Carros mexicanos brigam pelo topo do mercado

FELIPE NÓBREGA
DE SÃO PAULO

Em janeiro, o utilitário Honda CR-V bateu recorde de vendas com 2.310 unidades emplacadas. O modelo produzido no México foi vendido com desconto para queimar estoque, pois a nova geração chegará em breve. Ainda assim, o número impressiona -foi superior ao de concorrentes mais baratos como Ford EcoSport e Renault Duster. O feito ilustra o que tem ocorrido no mercado.

Desenvolvidos inicialmente para abastecer o exigente mercado norte-americano, os carros mexicanos chegaram ao Brasil beneficiados pelo acordo de livre comércio e caíram no gosto do consumidor.

Alexandre Rezende/Folhapress
VW Jetta (à dir.) é fabricado no México e concorre com o Chevrolet Cruze, produzido em São Caetano do Sul (SP)
VW Jetta (à dir.) é fabricado no México e concorre com o Chevrolet Cruze, produzido em São Caetano do Sul (SP)

As marcas aumentaram o volume de importação e passaram a produzir no México carros pensados para o Brasil. Um exemplo é o Volkswagen Jetta, terceiro sedã médio mais vendido do Brasil. O resultado foi o desequilíbrio da balança comercial.

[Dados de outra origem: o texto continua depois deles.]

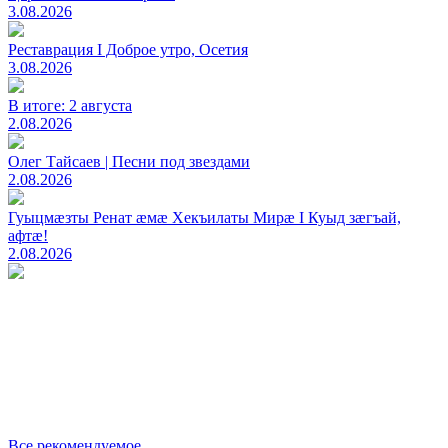
3.08.2026
Реставрация I Доброе утро, Осетия
3.08.2026
В итоге: 2 августа
2.08.2026
Олег Тайсаев | Песни под звездами
2.08.2026
Гуыцмӕзты Ренат ӕмӕ Хекъилаты Мирӕ I Куыд зӕгъай,
афтӕ!
2.08.2026
Все рекомендуемое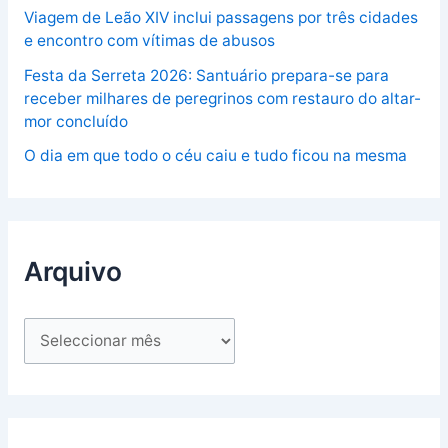
Viagem de Leão XIV inclui passagens por três cidades
e encontro com vítimas de abusos
Festa da Serreta 2026: Santuário prepara-se para
receber milhares de peregrinos com restauro do altar-
mor concluído
O dia em que todo o céu caiu e tudo ficou na mesma
Arquivo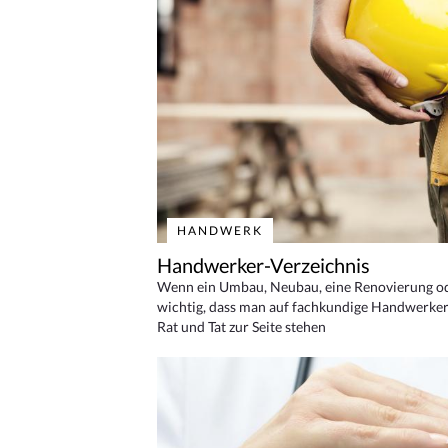
HANDWERK
Handwerker-Verzeichnis
Wenn ein Umbau, Neubau, eine Renovierung oder
wichtig, dass man auf fachkundige Handwerker
Rat und Tat zur Seite stehen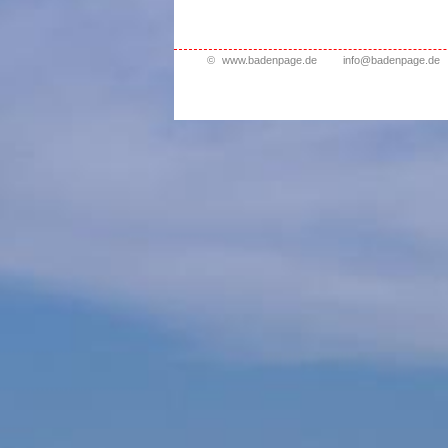
©
www.badenpage.de
info@badenpage.de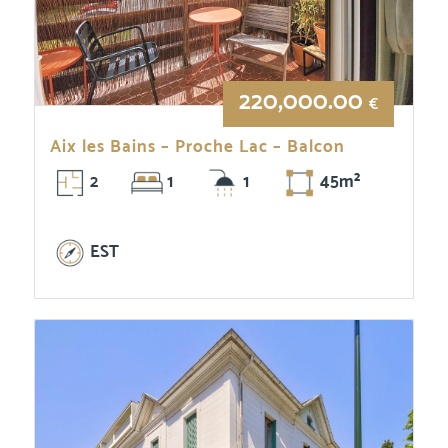
220,000.00
€
Aix les Bains – Proche Lac – Balcon
2
1
1
45m²
EST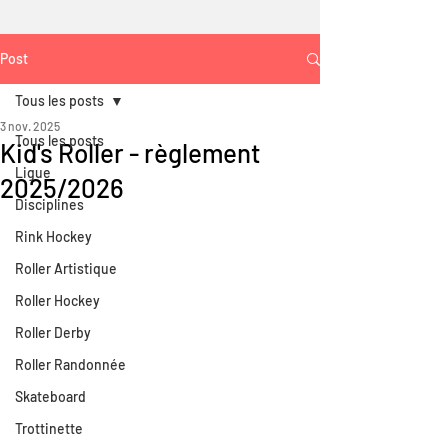
Post
Tous les posts
3 nov. 2025
Tous les posts
Kid's Roller - règlement
Ligue
2025/2026
Disciplines
Rink Hockey
Roller Artistique
Roller Hockey
Roller Derby
Roller Randonnée
Skateboard
Trottinette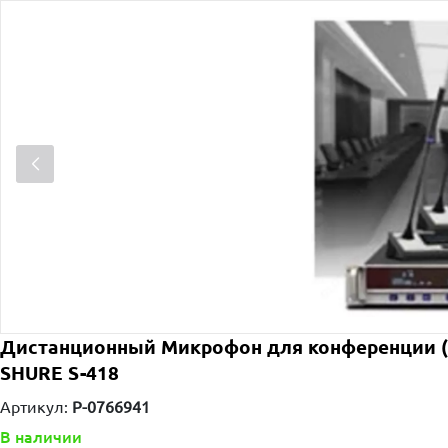
Дистанционный Микрофон для конференции (
SHURE S-418
Артикул:
P-0766941
В наличии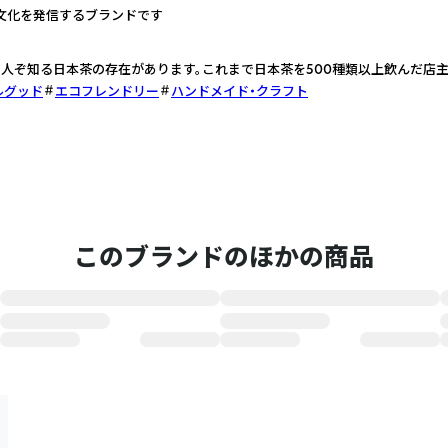
文化を発信するブランドです
人ぞ知る日本茶の存在があります。これまで日本茶を500種類以上飲んだ店
ルグッド
エコフレンドリー
ハンドメイド・クラフト
このブランドのほかの商品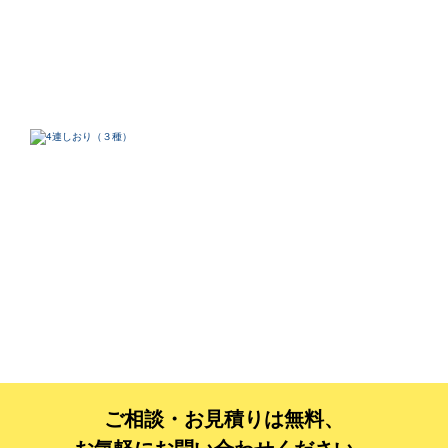
ご相談・お見積りは無料、
お気軽にお問い合わせください。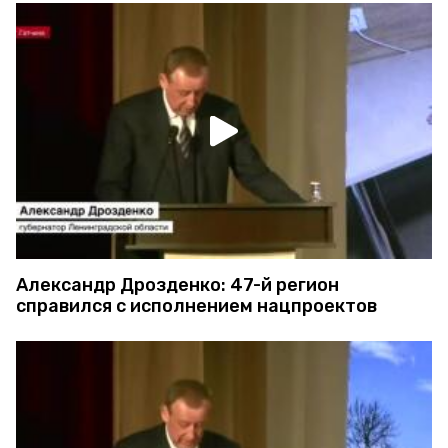
Александр Дрозденко: 47-й регион
справился с исполнением нацпроектов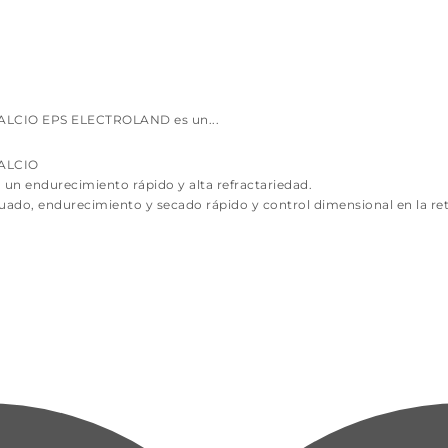
CIO EPS ELECTROLAND es un...
ALCIO
n endurecimiento rápido y alta refractariedad.
do, endurecimiento y secado rápido y control dimensional en la ret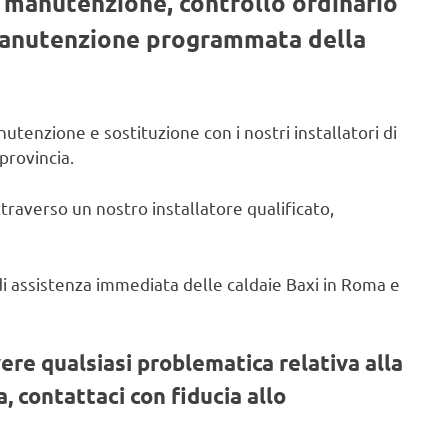
, manutenzione, controllo ordinario
 manutenzione programmata della
utenzione e sostituzione con i nostri installatori di
provincia.
ttraverso un nostro installatore qualificato,
o di assistenza immediata delle caldaie Baxi in Roma e
vere qualsiasi problematica relativa alla
, contattaci con fiducia allo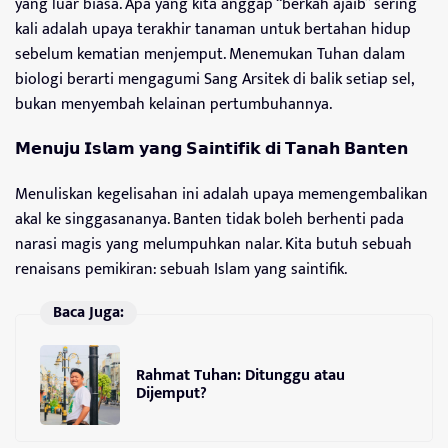
yang luar biasa. Apa yang kita anggap “berkah ajaib” sering
kali adalah upaya terakhir tanaman untuk bertahan hidup
sebelum kematian menjemput. Menemukan Tuhan dalam
biologi berarti mengagumi Sang Arsitek di balik setiap sel,
bukan menyembah kelainan pertumbuhannya.
𝗠𝗲𝗻𝘂𝗷𝘂 𝗜𝘀𝗹𝗮𝗺 𝘆𝗮𝗻𝗴 𝗦𝗮𝗶𝗻𝘁𝗶𝗳𝗶𝗸 𝗱𝗶 𝗧𝗮𝗻𝗮𝗵 𝗕𝗮𝗻𝘁𝗲𝗻
Menuliskan kegelisahan ini adalah upaya memengembalikan
akal ke singgasananya. Banten tidak boleh berhenti pada
narasi magis yang melumpuhkan nalar. Kita butuh sebuah
renaisans pemikiran: sebuah Islam yang saintifik.
Baca Juga:
Rahmat Tuhan: Ditunggu atau
Dijemput?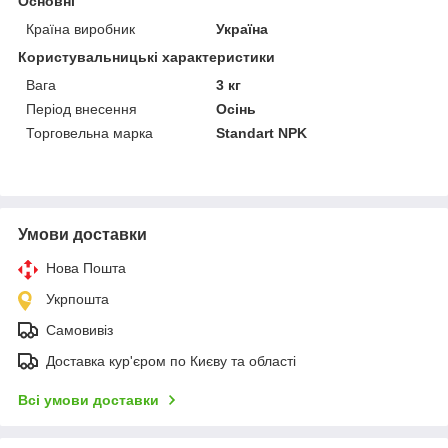
Основні
Країна виробник
Україна
Користувальницькі характеристики
Вага
3 кг
Період внесення
Осінь
Торговельна марка
Standart NPK
Умови доставки
Нова Пошта
Укрпошта
Самовивіз
Доставка кур'єром по Києву та області
Всі умови доставки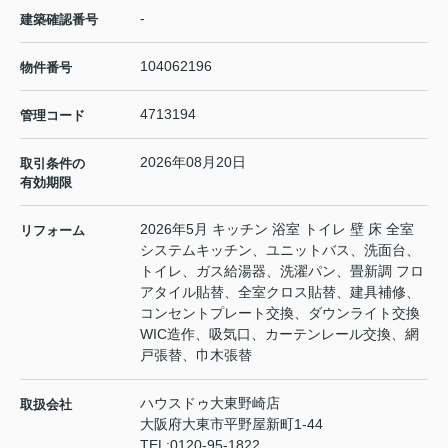
-
建築確認番号
104062196
物件番号
4713194
管理コード
2026年08月20日
取引条件の
有効期限
2026年5月 キッチン 浴室 トイレ 壁 床 全室
リフォーム
システムキッチン、ユニットバス、洗面台、
トイレ、ガス給湯器、洗濯パン、畳新調 フロ
アタイル貼替、全室クロス貼替、建具補修、
コンセントプレート交換、ダウンライト交換
WIC造作、吸気口、カーテンレール交換、網
戸張替、巾木張替
ハウスドゥ大東野崎店
取扱会社
大阪府大東市平野屋新町1-44
TEL:
0120-95-1822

Os carros mexicanos chegam a preço competitivo. São luxuosos em sua maioria, pois o objetivo é complementar o portfólio das marcas que se dedicam a produzir compactos no Brasil.

A participação dos mexicanos no mercado chegou a 6% em janeiro -o dobro da média de 2011. A explicação está no lançamento de modelos mais baratos, como o Fiat 500 e o Nissan March.

A elevação do IPI (Imposto sobre Produtos Industrializados) para veículos oriundos de países que não têm acordo comercial com o Brasil também favoreceu o México.
Alguns produtos oferecem mais pelo mesmo preço. Feito no Brasil, o Toyota Corolla Altis 2.0, por exemplo, tem preço próximo ao do Ford Fusion 2.5 mexicano, ambos na faixa de R$ 80 mil. O importado é maior e mais potente.

Divulgação
Nova geração do Ford Fusion chegará ao mercado brasileiro no meio do ano
Nova geração do Ford Fusion chegará ao mercado brasileiro no meio do ano

No meio do ano, o novo Fusion desembarca por aqui. E pelo preço atual, diz o fabricante. O anúncio foi feito em janeiro, antes de o governo brasileiro reclamar do desequilíbrio. Se houver alterações no acordo, o preço tenderá a subir.